The experiment is based on a simple Minimum Effort Game (MEG), a coordination game with multiple Pareto-ranked equilibria. In its baseline version, each subject has to choose an effort level; then, the lowest effort level chosen among all group members is the one implemented in the group; payoffs are increasing with the group effort level, but decreasing with the individual effort (keeping group effort fixed). In our design, subjects play in groups of 5 players and can choose an effort level from 0 to 3.
In the baseline treatment, subjects will just play the standard MEG. Then, each "experienced" player will play again the MEG, filling the role of leader of the group, matched with 4 new participants who never played the MEG before. The leaders must write a text where they try to entice the other group members to choose the highest effort level. Then, the leaders see the ChatGPT’s output for the same task, and they can decide whether to keep their own text or use the one generated by the AI. There is no direct interaction between the leader and
the AI: leaders are only shown ChatGPT’s answer first by means of a recorded video, then as written text. Then, the message (written by the leader or generated by ChatGPT) is shown to all other group members, before they decide their effort level. Followers know whether the message is human-written or AI-generated and the leader knows that followers will have this piece of information: there is complete transparency.
In this way, we can observe three different treatments:
• Baseline MEG: played by the (future) leaders’ 1st part
• Leader/Human Message: 2nd part where the leader chooses to use his/her own text
• Leader/AI Message: 2nd part where the leader chooses to use ChatGPT’s output
However, the choice between AI and human message is obviously endogenous. Thus, to have balanced samples and sufficient statistical power to test a potential difference between treatments, we may need to discard some observations, in particular 2nd part leaders’ choices that are redundant. To do so without affecting subjects’ payoffs, at the beginning of the experiment we will tell the leaders that their earnings will depend on their results in the 1st or 2nd part.
In order to understand the mechanisms behind a potential difference between groups where the advice is human-written vs those where the advice is AI-generated, we need to elicit subjects’ beliefs. To do so, we ask two questions to followers, after they have chosen their effort level but before they see the result:
• Which effort level do you think the leader will choose?
• of the other three followers, how many will choose the highest effort level (3)?
We are interested in leaders’ beliefs too: in a similar way, we elicit their beliefs about how many followers will choose the maximum effort.
The quality of the text written by leaders could be a key variable to explain both leaders and followers' choices: to evaluate it, we will run a follow-up survey on a different sample of subjects, asking them to rate the messages written by leaders. Each subject will rate only a subsample (e.g. 20 out of 165) of the total messages. Moreover, we will insert among the messages to rate also the AI-generated message, and ask the subjects to identify it (similar to a Turing Test).
Regarding subjects' earnings, we will pay only 20% of the participants. The last question of the end-of-study survey will be a Beauty Contest: subjects must choose a number between 0 and 100, and the 20% of them who get closer to 15 + 2/3 of the average number chosen will be selected for receiving the payment.
Follow-up update:
To obtain an exogenous measure of the persuasiveness of the messages, we will run a follow-up survey with another sample of subjects to evaluate leaders' messages.

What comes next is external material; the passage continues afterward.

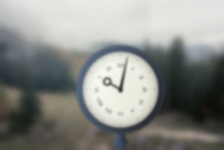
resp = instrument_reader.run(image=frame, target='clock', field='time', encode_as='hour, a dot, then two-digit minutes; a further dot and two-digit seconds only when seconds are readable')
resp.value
10.02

We recruit 64 subjects, each one will evaluate the persuasiveness of 5 different messages on a scale from 1 to 10, without knowing the source of the message (AI or Human). Participants were shown the same instructions that the leaders saw in the main experiment.
We will obtain 5 persuasiveness scores for each of these 64 messages:
- 33 messages that were used in the leadership/human message.
- 21 messages which where written by the leaders who chose to use the AI-generated message.
- 10 AI generated messages that where preregistered, among which there is the AI-generated message that was actually used in the main experiment.
Moreover, the subjects will also complete an AI detection task, in which they state the probability that a message is generated by AI from 0% to 100%. They will do the task for 5 messages, all different from the 5 that they evaluated before.
Participants will receive a fixed payment of 5€.